Our interaction with patients and their families compels us to see this issue not on the abstract level of morbidity and mortality statistics and causality probabilities, but on the level of the human faces behind those numbers and equations. We interact personally with air pollution’s victims and their families. They experience real diseases, real economic losses and disability, loss of quality of life, real suffering, and sometimes irreversible tragedy and death from air pollution.

What are the risks and benefits of EPA’s options in establishing PM2.5 NAAQS? EPA’s current proposal contradicts any reasonable risk/benefit analysis. If EPA sets NAAQS at 8 μg/m3 annual and 20 μg/m3 daily averages or lower, that would be unequivocally supported by current science, even if an argument can be made that the supportive science is still incomplete. If it turns out the science behind that decision was wrong or merely premature, and the end result was 330 million people breathed cleaner air than necessary or cleaner air than polluting industries were willing to acquiesce to in court, what is the societal cost? At the very most, a slim possibility of a reduction in some kinds of economic activity. However, EPA’s own cost analysis found that the benefits of pollution reductions afforded by EPA’s enforcing the Clean Air Act from 1990 to 2020 paid off at a rate of 30 to 1. Is it logical that a slightly overzealous NAAQS PM2.5 would have a reverse economic impact? The medical and economic literature certainly doesn’t support such a scenario.
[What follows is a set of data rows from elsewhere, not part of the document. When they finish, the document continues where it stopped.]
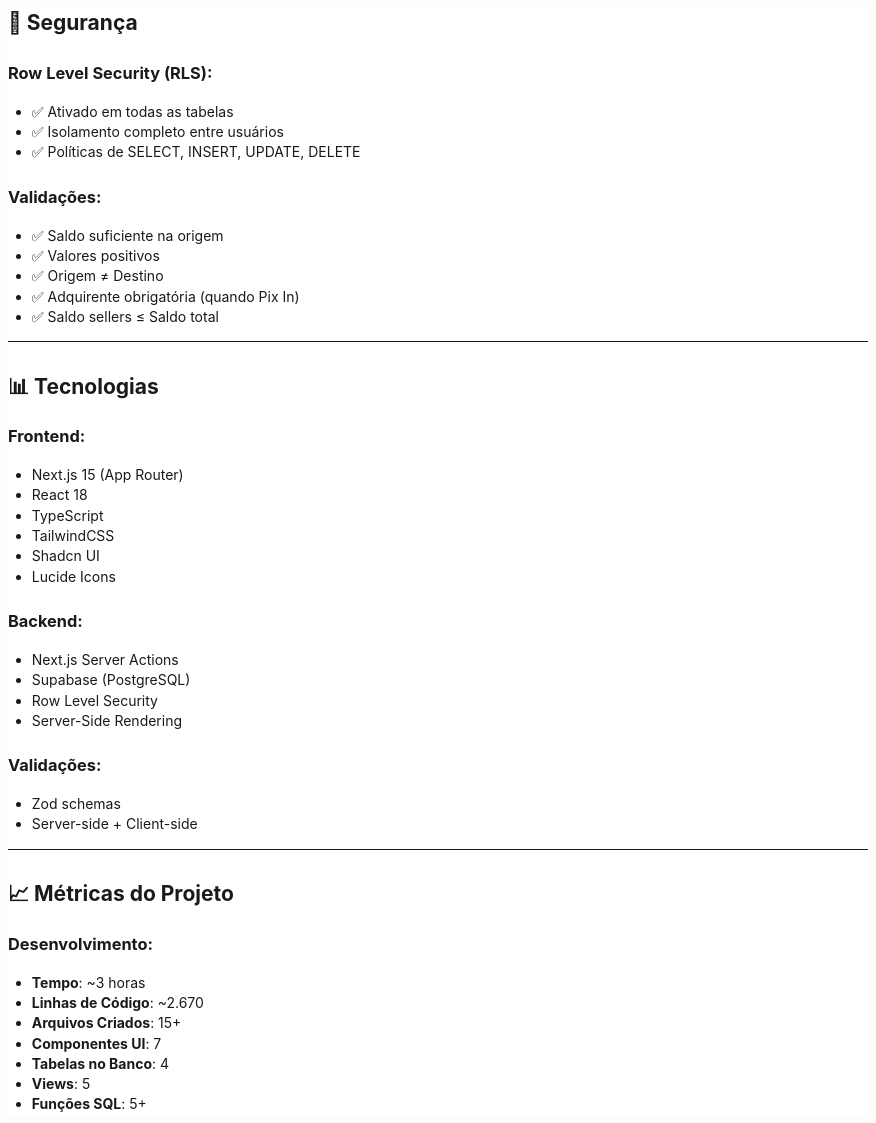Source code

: 
## 🔐 Segurança

### Row Level Security (RLS):
- ✅ Ativado em todas as tabelas
- ✅ Isolamento completo entre usuários
- ✅ Políticas de SELECT, INSERT, UPDATE, DELETE

### Validações:
- ✅ Saldo suficiente na origem
- ✅ Valores positivos
- ✅ Origem ≠ Destino
- ✅ Adquirente obrigatória (quando Pix In)
- ✅ Saldo sellers ≤ Saldo total

---

## 📊 Tecnologias

### Frontend:
- Next.js 15 (App Router)
- React 18
- TypeScript
- TailwindCSS
- Shadcn UI
- Lucide Icons

### Backend:
- Next.js Server Actions
- Supabase (PostgreSQL)
- Row Level Security
- Server-Side Rendering

### Validações:
- Zod schemas
- Server-side + Client-side

---

## 📈 Métricas do Projeto

### Desenvolvimento:
- **Tempo**: ~3 horas
- **Linhas de Código**: ~2.670
- **Arquivos Criados**: 15+
- **Componentes UI**: 7
- **Tabelas no Banco**: 4
- **Views**: 5
- **Funções SQL**: 5+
From a public health standpoint, there is obviously no such thing as air that is too clean. There would also be a co-benefit of reducing CO2 emissions, and we could ask another absurd rhetorical question, “Is there such a thing as too much climate protection?”

On the other hand, if EPA sets NAAQS that are too weak, it also risks economic consequences from increased healthcare costs, decreased worker productivity, and lost employment, but it obviously also risks quality of life, increased morbidity, shortened life expectancy, and directly increased mortality.

To be simpler and more direct, EPA failed to do its job in allowing 11 years and 17 years, respectively, to elapse since the annual and 24-hour PM2.5 NAAQS were last updated. As with justice, “public health protection delayed is public health protection denied.” When the EPA errs on the side of NAAQS that are too weak or delays updating them, public health consequences on a massive scale are the result. Tens of thousands of lives are shortened or lost, millions are victimized with life-altering morbidities, and virtually every US resident suffers to some degree, even if, for some, it is subclinical and not quantifiable. Even worse, establishing regulations that indisputably allow this as an end result codifies a cynicism and disrespect for human life into federal agency regulatory actions that tend to be perpetuated and normalized. Much of the world looks to EPA for guidance on environmental and public health protection, so the consequences of weak or delayed regulations reverberate throughout the world, affecting billions of lives.